Could the Dallas Dome Collapse Been Avoided?

Feds trying to determine if the Cowboys' facility was structurally sound.

May 5, 2009 — -- Federal investigators searched through the Dallas Cowboys' practice facility , hoping to find out what caused the huge bubble ceiling to cave in during a rookie workout session. The collapse sent 12 people to the hospital and left one man paralyzed from the waist down.

Inspectors from the Occupational Safety and Health Administration are back on the scene this morning to continue looking through the metal and canvas, trying to determine if the tragedy could have been avoided.

Was there a structural weakness in the training facility that caused it to buckle in those powerful 64-mile-per-hour winds?

An engineer said that the structure should have withstood the wind.

"I think it should have held. The basic windspeed for design in that part of Texas is 90 miles an hour," forensic engineer Gene Corley said.
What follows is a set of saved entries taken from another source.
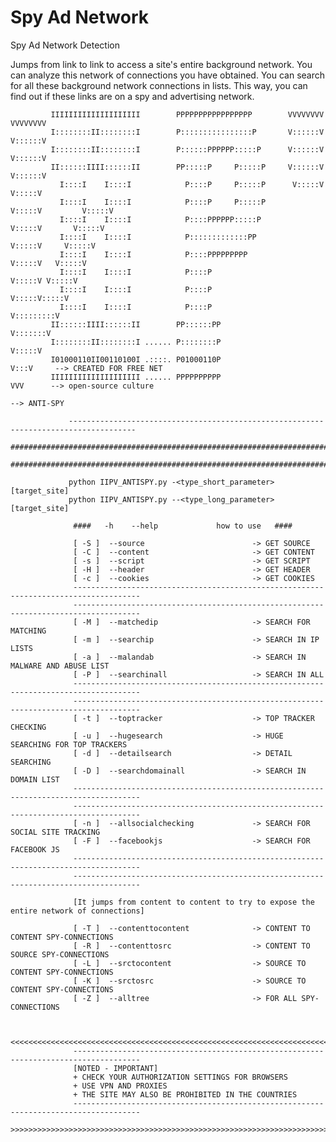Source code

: # Spy Ad Network
Spy Ad Network Detection

Jumps from link to link to access a site's entire background network. You can analyze this network of connections you have obtained.
You can search for all these background network connections in lists. This way, you can find out if these links are on a spy and advertising network.

      
                  
             IIIIIIIIIIIIIIIIIIII        PPPPPPPPPPPPPPPPP        VVVVVVVV           VVVVVVVV
             I::::::::II::::::::I        P::::::::::::::::P       V::::::V           V::::::V
             I::::::::II::::::::I        P::::::PPPPPP:::::P      V::::::V           V::::::V
             II::::::IIII::::::II        PP:::::P     P:::::P     V::::::V           V::::::V
               I::::I    I::::I            P::::P     P:::::P      V:::::V           V:::::V 
               I::::I    I::::I            P::::P     P:::::P       V:::::V         V:::::V  
               I::::I    I::::I            P::::PPPPPP:::::P         V:::::V       V:::::V   
               I::::I    I::::I            P:::::::::::::PP           V:::::V     V:::::V    
               I::::I    I::::I            P::::PPPPPPPPP              V:::::V   V:::::V     
               I::::I    I::::I            P::::P                       V:::::V V:::::V      
               I::::I    I::::I            P::::P                        V:::::V:::::V       
               I::::I    I::::I            P::::P                         V:::::::::V        
             II::::::IIII::::::II        PP::::::PP                        V:::::::V         
             I::::::::II::::::::I ...... P::::::::P                         V:::::V          
             I01000110II00110100I .::::. P01000110P                          V:::V     --> CREATED FOR FREE NET
             IIIIIIIIIIIIIIIIIIII ...... PPPPPPPPPP                           VVV      --> open-source culture
                                                                                       --> ANTI-SPY
                  
                 -------------------------------------------------------------------------------------
                 ############################################################################################################
                 ############################################################################################################
                  
                 python IIPV_ANTISPY.py -<type_short_parameter> [target_site]
                 python IIPV_ANTISPY.py --<type_long_parameter> [target_site]
                  
                  ####   -h    --help             how to use   ####
                  
                  [ -S ]  --source                        -> GET SOURCE
                  [ -C ]  --content                       -> GET CONTENT
                  [ -s ]  --script                        -> GET SCRIPT 
                  [ -H ]  --header                        -> GET HEADER
                  [ -c ]  --cookies                       -> GET COOKIES
                  -------------------------------------------------------------------------------------
                  -------------------------------------------------------------------------------------
                  [ -M ]  --matchedip                     -> SEARCH FOR MATCHING
                  [ -m ]  --searchip                      -> SEARCH IN IP LISTS
                  [ -a ]  --malandab                      -> SEARCH IN MALWARE AND ABUSE LIST 
                  [ -P ]  --searchinall                   -> SEARCH IN ALL
                  -------------------------------------------------------------------------------------
                  -------------------------------------------------------------------------------------
                  [ -t ]  --toptracker                    -> TOP TRACKER CHECKING
                  [ -u ]  --hugesearch                    -> HUGE SEARCHING FOR TOP TRACKERS
                  [ -d ]  --detailsearch                  -> DETAIL SEARCHING 
                  [ -D ]  --searchdomainall               -> SEARCH IN DOMAIN LIST
                  -------------------------------------------------------------------------------------
                  -------------------------------------------------------------------------------------
                  [ -n ]  --allsocialchecking             -> SEARCH FOR SOCIAL SITE TRACKING
                  [ -F ]  --facebookjs                    -> SEARCH FOR FACEBOOK JS
                  -------------------------------------------------------------------------------------
                  -------------------------------------------------------------------------------------
                  
                  [It jumps from content to content to try to expose the entire network of connections]
                  
                  [ -T ]  --contenttocontent              -> CONTENT TO CONTENT SPY-CONNECTIONS
                  [ -R ]  --contenttosrc                  -> CONTENT TO SOURCE SPY-CONNECTIONS
                  [ -L ]  --srctocontent                  -> SOURCE TO CONTENT SPY-CONNECTIONS
                  [ -K ]  --srctosrc                      -> SOURCE TO CONTENT SPY-CONNECTIONS
                  [ -Z ]  --alltree                       -> FOR ALL SPY-CONNECTIONS
                  
                  
                  <<<<<<<<<<<<<<<<<<<<<<<<<<<<<<<<<<<<<<<<<<<<<<<<<<<<<<<<<<<<<<<<<<<<<<<<<<<<<<<<<<<<<
                  -------------------------------------------------------------------------------------
                  [NOTED - IMPORTANT]
                  + CHECK YOUR AUTHORIZATION SETTINGS FOR BROWSERS
                  + USE VPN AND PROXIES
                  + THE SITE MAY ALSO BE PROHIBITED IN THE COUNTRIES
                  -------------------------------------------------------------------------------------
                  >>>>>>>>>>>>>>>>>>>>>>>>>>>>>>>>>>>>>>>>>>>>>>>>>>>>>>>>>>>>>>>>>>>>>>>>>>>>>>>>>>>>>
Donato Fraioli, the CEO and chief engineer for Air Structures American Technologies, Inc., said the engineering of the frame nand the assembly of the structure need to be evaluated.

Pennsylvania-based Summit Structures put up the practice facility in 2003 and says everything was done properly.

ABC News has learned Summit was held liable for $4 million after a similar roof collapsed in Philadelphia in 2003 after it was overloaded with snow.

Sports teams at the University of New Mexico, Texas A&M and the New England Patriots use similiar facilities built by Summit.

The Cowboys got a building permit from the city for a new roof last fall after the old one was damaged, reports ABC News affiliate WFAA in Dallas-Fort Worth. Paperwork was filed with the city of Irving for repairs, but WFAA has learned city building inspectors never came to inspect the repairs and sign off on them.

Cowboys owner Jerry Jones has said the team didn't have any warning this was going to happen.

About 70 people, including 27 players at a rookie minicamp, were inside when the storm hit. Winds were clocked at 64 mph, one mph shy of the threshold for a weak tornado. The National Weather Service had issued a severe thunderstorm warning for the area and rookies kept practicing.

'Microburst' Winds May Have Doomed Dallas Dome

A "microburst" may have pushed the wind beyond 70 mph at the top of the structure, National Weather Service officials said.

Twelve people were hurt, including Cowboys special teams coach Joe DeCamillis, who was set for surgery Monday on his fractured cervical vertebrae. The most seriously hurt was Rich Behm, the team's 33-year-old scouting assistant who was permanently paralyzed from the waist down after his spine was severed. Greg Gaither, 35, had surgery on his fractured right leg and was expected to get out of the hospital this week.

The Associated Press contributed to this report.